━━━ AVAILABLE DATA

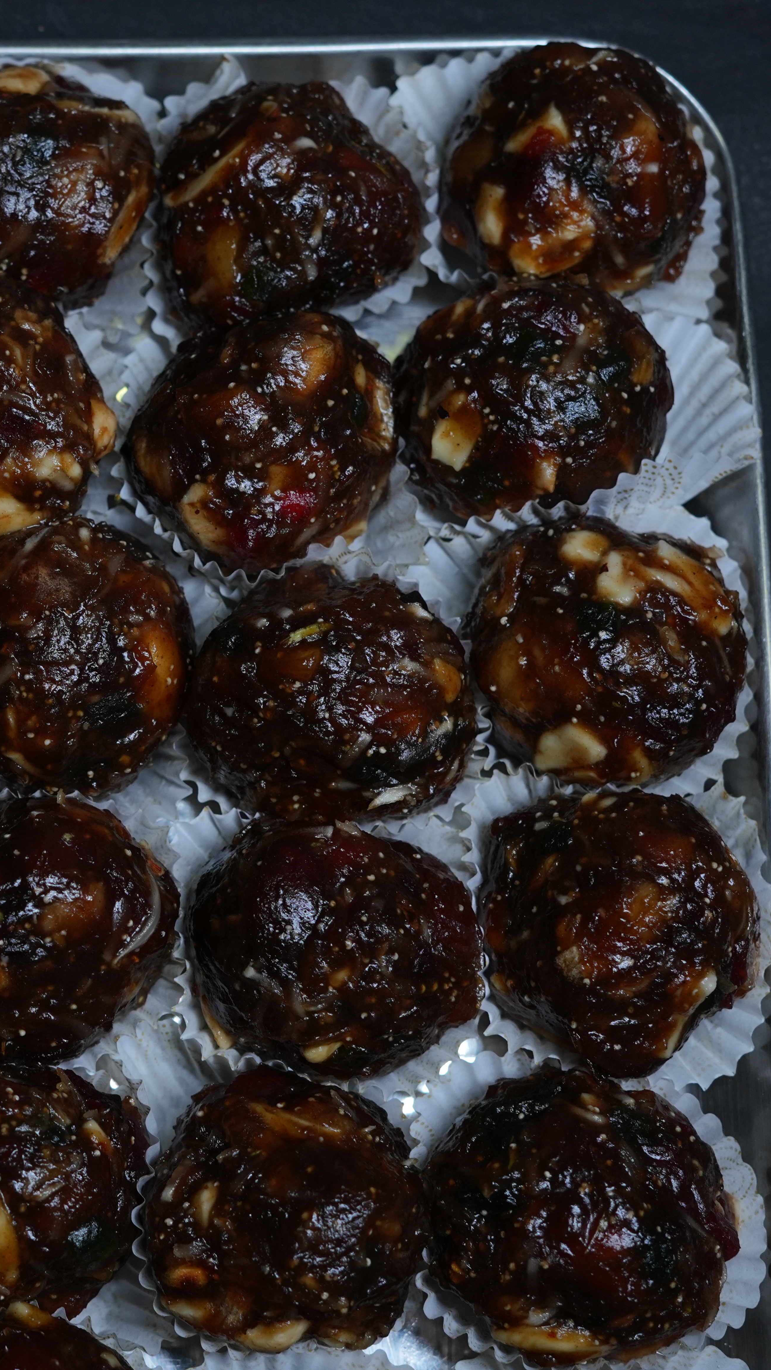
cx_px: -2
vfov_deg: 26.9
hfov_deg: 15.0
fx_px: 2872
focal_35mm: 79
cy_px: 684
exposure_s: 1/125
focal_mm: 50
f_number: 5.6
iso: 400
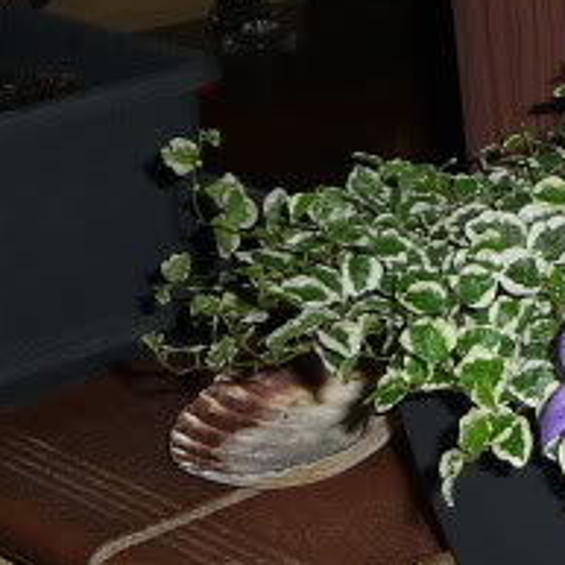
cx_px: 928
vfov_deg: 13.8
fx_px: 2327
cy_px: 383
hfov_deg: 12.9
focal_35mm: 126
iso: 100
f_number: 3.5
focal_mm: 5.3
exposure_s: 1/30
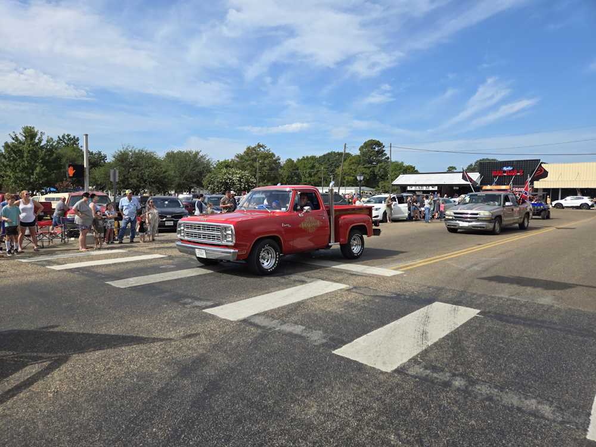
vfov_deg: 58.9
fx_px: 396
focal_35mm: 23
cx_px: 298
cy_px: 224
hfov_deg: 73.9
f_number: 1.8
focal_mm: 5.4
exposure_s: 1/2228
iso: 25
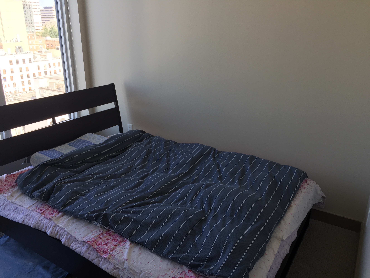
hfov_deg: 61.7
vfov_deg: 48.2
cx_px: 185
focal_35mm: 29
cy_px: 139
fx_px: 310
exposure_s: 1/120
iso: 40
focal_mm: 4.15
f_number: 2.2
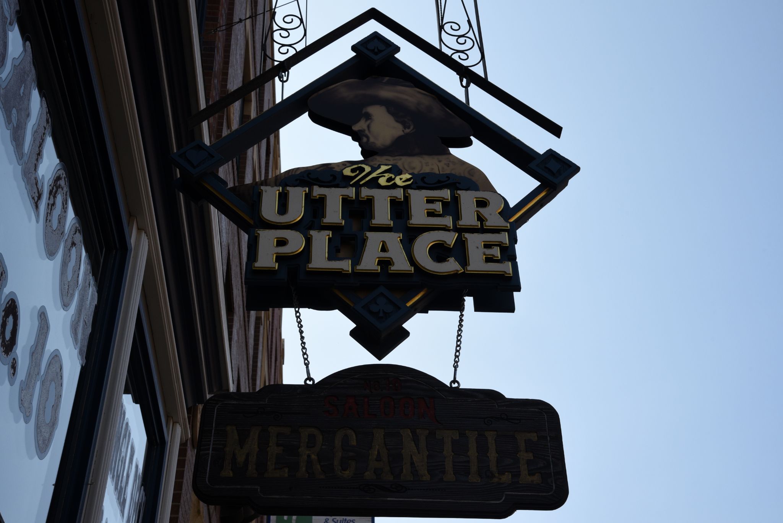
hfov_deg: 41.1
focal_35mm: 48
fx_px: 1044
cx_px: 392
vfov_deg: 28.1
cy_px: 262
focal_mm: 48
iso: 400
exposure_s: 1/500
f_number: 11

━━━━━━

WHAT TO DO: Make an exact copy of the records shown above, without the pictures.

REPLY:
cx_px: -2
vfov_deg: 26.9
hfov_deg: 15.0
fx_px: 2872
focal_35mm: 79
cy_px: 684
exposure_s: 1/125
focal_mm: 50
f_number: 5.6
iso: 400
cx_px: 928
vfov_deg: 13.8
fx_px: 2327
cy_px: 383
hfov_deg: 12.9
focal_35mm: 126
iso: 100
f_number: 3.5
focal_mm: 5.3
exposure_s: 1/30
vfov_deg: 58.9
fx_px: 396
focal_35mm: 23
cx_px: 298
cy_px: 224
hfov_deg: 73.9
f_number: 1.8
focal_mm: 5.4
exposure_s: 1/2228
iso: 25
hfov_deg: 61.7
vfov_deg: 48.2
cx_px: 185
focal_35mm: 29
cy_px: 139
fx_px: 310
exposure_s: 1/120
iso: 40
focal_mm: 4.15
f_number: 2.2
hfov_deg: 41.1
focal_35mm: 48
fx_px: 1044
cx_px: 392
vfov_deg: 28.1
cy_px: 262
focal_mm: 48
iso: 400
exposure_s: 1/500
f_number: 11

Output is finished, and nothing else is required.